▶ _WHAT YOU HAVE TO DO_: Each line of the data must be written out again verbatim; no image belongs in the copy.

▶ _SUPPLIED MATERIAL_:
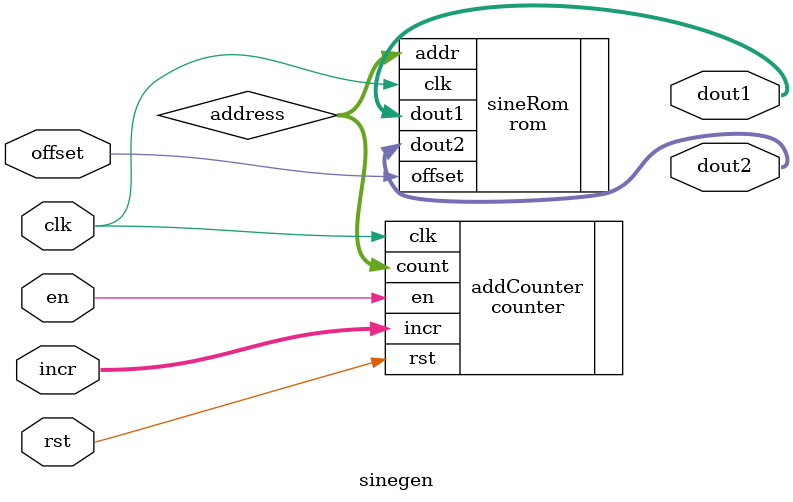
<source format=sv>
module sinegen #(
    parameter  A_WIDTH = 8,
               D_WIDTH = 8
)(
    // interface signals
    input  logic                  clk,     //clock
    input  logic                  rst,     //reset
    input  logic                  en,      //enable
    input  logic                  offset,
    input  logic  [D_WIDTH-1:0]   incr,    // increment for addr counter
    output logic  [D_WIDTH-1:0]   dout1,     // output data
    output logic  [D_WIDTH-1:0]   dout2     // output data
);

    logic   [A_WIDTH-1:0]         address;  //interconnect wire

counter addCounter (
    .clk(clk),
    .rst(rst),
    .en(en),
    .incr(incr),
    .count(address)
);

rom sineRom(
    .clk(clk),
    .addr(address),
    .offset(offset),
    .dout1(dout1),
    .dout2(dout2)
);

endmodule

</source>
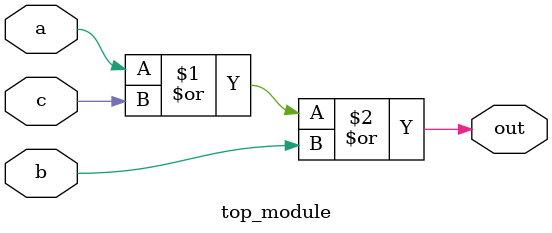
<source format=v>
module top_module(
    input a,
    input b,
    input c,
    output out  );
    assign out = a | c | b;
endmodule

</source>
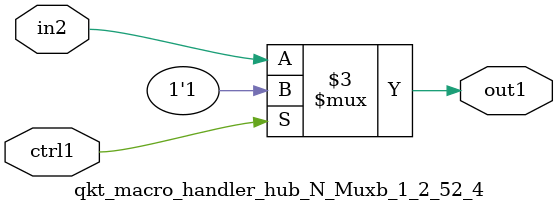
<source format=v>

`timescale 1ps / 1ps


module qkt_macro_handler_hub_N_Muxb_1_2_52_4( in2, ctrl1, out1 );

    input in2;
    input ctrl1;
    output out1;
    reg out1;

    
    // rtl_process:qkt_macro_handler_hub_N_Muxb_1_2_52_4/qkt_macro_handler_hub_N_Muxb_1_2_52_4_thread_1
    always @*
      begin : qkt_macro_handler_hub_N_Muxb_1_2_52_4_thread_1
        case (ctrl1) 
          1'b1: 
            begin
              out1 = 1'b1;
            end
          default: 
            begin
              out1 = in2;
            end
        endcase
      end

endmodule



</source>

▶ _WRITTEN SOLUTION_:
<source format=sv>
module sinegen #(
    parameter  A_WIDTH = 8,
               D_WIDTH = 8
)(
    // interface signals
    input  logic                  clk,     //clock
    input  logic                  rst,     //reset
    input  logic                  en,      //enable
    input  logic                  offset,
    input  logic  [D_WIDTH-1:0]   incr,    // increment for addr counter
    output logic  [D_WIDTH-1:0]   dout1,     // output data
    output logic  [D_WIDTH-1:0]   dout2     // output data
);

    logic   [A_WIDTH-1:0]         address;  //interconnect wire

counter addCounter (
    .clk(clk),
    .rst(rst),
    .en(en),
    .incr(incr),
    .count(address)
);

rom sineRom(
    .clk(clk),
    .addr(address),
    .offset(offset),
    .dout1(dout1),
    .dout2(dout2)
);

endmodule

</source>
<source format=v>
module top_module(
    input a,
    input b,
    input c,
    output out  );
    assign out = a | c | b;
endmodule

</source>
<source format=v>

`timescale 1ps / 1ps


module qkt_macro_handler_hub_N_Muxb_1_2_52_4( in2, ctrl1, out1 );

    input in2;
    input ctrl1;
    output out1;
    reg out1;

    
    // rtl_process:qkt_macro_handler_hub_N_Muxb_1_2_52_4/qkt_macro_handler_hub_N_Muxb_1_2_52_4_thread_1
    always @*
      begin : qkt_macro_handler_hub_N_Muxb_1_2_52_4_thread_1
        case (ctrl1) 
          1'b1: 
            begin
              out1 = 1'b1;
            end
          default: 
            begin
              out1 = in2;
            end
        endcase
      end

endmodule



</source>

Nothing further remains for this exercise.